==== SUPPLIED RECORDS

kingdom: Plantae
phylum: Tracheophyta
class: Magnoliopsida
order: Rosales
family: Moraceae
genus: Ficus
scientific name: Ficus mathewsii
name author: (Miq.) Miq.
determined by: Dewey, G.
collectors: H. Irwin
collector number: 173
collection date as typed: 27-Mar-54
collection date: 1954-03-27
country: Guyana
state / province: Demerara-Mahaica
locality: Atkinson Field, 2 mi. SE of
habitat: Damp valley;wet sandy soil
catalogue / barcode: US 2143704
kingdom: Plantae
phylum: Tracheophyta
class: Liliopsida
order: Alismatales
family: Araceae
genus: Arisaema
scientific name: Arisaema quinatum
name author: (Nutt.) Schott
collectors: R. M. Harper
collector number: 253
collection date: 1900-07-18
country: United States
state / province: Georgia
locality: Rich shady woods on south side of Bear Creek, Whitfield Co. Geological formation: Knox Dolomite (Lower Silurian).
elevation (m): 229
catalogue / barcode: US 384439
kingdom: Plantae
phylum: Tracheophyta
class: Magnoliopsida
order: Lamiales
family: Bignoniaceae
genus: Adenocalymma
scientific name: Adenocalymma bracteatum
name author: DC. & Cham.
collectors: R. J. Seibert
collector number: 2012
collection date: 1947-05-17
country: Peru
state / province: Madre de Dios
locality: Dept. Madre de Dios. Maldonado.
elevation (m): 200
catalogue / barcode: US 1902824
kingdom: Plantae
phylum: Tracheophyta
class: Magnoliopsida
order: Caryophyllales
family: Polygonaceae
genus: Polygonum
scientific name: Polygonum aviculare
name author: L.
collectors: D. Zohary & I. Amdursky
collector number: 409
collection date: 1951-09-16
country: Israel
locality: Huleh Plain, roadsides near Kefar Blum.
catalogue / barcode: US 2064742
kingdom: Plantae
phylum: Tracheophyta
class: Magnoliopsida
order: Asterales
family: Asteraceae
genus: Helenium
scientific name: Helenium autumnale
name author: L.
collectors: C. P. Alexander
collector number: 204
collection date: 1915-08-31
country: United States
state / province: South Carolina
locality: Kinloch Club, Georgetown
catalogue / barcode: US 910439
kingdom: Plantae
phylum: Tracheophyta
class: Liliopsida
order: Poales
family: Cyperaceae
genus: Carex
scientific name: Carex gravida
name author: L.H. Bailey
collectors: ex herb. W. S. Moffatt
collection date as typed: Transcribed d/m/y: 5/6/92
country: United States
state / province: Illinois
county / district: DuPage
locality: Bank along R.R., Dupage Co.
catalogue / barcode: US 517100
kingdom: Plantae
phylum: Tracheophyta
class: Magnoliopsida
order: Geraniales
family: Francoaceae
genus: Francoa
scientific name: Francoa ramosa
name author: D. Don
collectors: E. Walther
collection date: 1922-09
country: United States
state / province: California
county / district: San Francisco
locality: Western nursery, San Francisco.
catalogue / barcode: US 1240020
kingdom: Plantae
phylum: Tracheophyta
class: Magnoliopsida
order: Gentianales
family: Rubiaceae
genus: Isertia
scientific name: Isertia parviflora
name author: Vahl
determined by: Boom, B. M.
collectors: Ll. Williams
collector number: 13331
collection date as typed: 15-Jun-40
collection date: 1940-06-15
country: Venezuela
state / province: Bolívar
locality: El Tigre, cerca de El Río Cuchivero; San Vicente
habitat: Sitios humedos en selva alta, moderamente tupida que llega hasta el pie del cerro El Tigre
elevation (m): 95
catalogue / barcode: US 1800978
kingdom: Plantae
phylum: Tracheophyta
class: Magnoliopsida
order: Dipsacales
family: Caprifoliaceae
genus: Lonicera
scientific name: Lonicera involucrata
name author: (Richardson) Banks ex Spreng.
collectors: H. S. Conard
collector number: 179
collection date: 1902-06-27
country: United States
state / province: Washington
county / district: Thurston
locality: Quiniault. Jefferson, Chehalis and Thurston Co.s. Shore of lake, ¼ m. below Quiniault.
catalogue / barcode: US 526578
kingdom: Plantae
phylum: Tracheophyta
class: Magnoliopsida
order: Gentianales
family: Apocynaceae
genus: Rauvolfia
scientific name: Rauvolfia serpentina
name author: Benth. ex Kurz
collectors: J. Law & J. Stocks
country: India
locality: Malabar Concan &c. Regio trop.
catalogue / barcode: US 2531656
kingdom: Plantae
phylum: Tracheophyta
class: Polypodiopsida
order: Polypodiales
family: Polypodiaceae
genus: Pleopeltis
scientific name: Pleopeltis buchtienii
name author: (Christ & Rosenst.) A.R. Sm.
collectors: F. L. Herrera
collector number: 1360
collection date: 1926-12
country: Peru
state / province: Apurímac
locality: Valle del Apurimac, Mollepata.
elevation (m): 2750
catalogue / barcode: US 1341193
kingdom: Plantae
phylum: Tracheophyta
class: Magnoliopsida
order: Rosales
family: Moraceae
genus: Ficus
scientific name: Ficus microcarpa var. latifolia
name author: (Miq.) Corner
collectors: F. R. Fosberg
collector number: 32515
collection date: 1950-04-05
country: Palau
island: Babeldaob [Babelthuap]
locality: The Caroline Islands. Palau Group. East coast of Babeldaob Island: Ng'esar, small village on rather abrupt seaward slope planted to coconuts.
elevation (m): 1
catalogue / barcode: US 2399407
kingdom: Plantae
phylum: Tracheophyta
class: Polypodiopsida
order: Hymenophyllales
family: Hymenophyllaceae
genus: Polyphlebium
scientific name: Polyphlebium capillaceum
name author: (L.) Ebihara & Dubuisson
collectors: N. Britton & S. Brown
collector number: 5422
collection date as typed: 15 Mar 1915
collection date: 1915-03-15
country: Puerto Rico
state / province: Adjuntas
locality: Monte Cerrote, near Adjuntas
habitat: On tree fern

========

**EXERCISE:** Copy out, character for character, the lines of the entries above from the very first line up to and including the line containing "collection date as typed: 27-Mar-54".

**OUTPUT FOR THIS TASK:**
kingdom: Plantae
phylum: Tracheophyta
class: Magnoliopsida
order: Rosales
family: Moraceae
genus: Ficus
scientific name: Ficus mathewsii
name author: (Miq.) Miq.
determined by: Dewey, G.
collectors: H. Irwin
collector number: 173
collection date as typed: 27-Mar-54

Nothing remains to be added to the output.